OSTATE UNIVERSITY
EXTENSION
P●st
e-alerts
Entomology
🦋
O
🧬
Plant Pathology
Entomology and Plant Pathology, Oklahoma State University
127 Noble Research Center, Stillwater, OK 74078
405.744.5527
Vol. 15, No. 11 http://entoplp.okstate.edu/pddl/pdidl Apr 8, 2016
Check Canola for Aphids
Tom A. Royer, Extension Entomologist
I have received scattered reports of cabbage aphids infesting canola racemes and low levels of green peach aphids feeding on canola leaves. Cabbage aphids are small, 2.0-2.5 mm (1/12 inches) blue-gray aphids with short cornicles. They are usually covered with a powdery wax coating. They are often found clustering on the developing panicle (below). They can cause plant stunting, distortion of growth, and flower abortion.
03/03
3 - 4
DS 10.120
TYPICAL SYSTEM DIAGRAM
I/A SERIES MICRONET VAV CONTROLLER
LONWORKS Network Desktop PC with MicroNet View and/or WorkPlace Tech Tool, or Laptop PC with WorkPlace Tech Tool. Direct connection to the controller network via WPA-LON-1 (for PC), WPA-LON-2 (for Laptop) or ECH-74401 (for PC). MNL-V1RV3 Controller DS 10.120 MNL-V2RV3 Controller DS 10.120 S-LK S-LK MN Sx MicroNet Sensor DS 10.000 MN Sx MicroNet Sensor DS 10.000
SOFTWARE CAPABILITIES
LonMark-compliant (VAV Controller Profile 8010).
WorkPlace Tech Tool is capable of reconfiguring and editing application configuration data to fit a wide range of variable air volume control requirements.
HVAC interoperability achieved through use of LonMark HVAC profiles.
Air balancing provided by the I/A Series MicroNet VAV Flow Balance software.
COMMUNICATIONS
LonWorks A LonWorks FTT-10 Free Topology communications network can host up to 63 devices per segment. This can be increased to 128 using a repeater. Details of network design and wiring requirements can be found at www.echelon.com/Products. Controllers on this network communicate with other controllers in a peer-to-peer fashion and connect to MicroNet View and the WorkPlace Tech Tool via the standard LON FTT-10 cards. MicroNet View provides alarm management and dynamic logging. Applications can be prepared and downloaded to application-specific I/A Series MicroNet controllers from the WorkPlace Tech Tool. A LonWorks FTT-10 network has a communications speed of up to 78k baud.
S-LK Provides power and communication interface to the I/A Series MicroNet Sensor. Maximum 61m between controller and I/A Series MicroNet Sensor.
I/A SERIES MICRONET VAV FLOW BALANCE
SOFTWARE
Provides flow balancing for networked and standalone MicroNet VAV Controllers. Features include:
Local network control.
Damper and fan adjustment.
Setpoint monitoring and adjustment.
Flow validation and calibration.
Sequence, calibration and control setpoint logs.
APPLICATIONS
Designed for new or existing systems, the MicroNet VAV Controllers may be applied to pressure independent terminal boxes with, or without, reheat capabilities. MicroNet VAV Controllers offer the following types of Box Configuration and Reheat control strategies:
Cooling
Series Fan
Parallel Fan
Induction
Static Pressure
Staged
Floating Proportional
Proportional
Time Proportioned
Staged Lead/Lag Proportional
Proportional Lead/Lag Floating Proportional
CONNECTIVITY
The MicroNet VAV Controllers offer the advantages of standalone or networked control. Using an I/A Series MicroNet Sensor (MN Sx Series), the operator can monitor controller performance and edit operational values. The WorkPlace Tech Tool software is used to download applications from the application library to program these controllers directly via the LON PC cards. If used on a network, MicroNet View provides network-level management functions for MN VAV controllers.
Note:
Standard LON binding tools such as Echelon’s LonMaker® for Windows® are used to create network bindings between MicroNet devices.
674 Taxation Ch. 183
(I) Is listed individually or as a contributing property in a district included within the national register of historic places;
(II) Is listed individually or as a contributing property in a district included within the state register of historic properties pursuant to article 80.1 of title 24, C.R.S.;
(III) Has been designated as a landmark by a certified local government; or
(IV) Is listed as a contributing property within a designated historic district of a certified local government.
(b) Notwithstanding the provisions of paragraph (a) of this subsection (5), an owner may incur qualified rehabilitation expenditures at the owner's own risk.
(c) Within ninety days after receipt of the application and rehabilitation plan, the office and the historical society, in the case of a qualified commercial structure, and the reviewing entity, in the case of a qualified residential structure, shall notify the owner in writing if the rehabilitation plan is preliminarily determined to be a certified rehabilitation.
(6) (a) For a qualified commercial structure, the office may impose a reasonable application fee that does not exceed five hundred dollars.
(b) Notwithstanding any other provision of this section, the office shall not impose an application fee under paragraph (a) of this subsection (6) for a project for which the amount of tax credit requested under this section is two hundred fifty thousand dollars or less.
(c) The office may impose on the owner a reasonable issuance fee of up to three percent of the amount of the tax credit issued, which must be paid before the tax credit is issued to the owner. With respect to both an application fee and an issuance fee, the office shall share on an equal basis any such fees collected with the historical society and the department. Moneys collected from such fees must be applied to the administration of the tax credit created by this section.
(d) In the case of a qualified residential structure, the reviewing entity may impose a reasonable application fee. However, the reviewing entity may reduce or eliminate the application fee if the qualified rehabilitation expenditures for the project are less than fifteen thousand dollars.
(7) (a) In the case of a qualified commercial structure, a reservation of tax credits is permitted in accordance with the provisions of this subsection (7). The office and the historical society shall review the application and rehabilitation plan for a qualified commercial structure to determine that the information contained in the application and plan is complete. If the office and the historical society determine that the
= = =
Find each line above with the string "reasonable", then report how many there are. Write only the number.

== FINISHED EXERCISE ==
3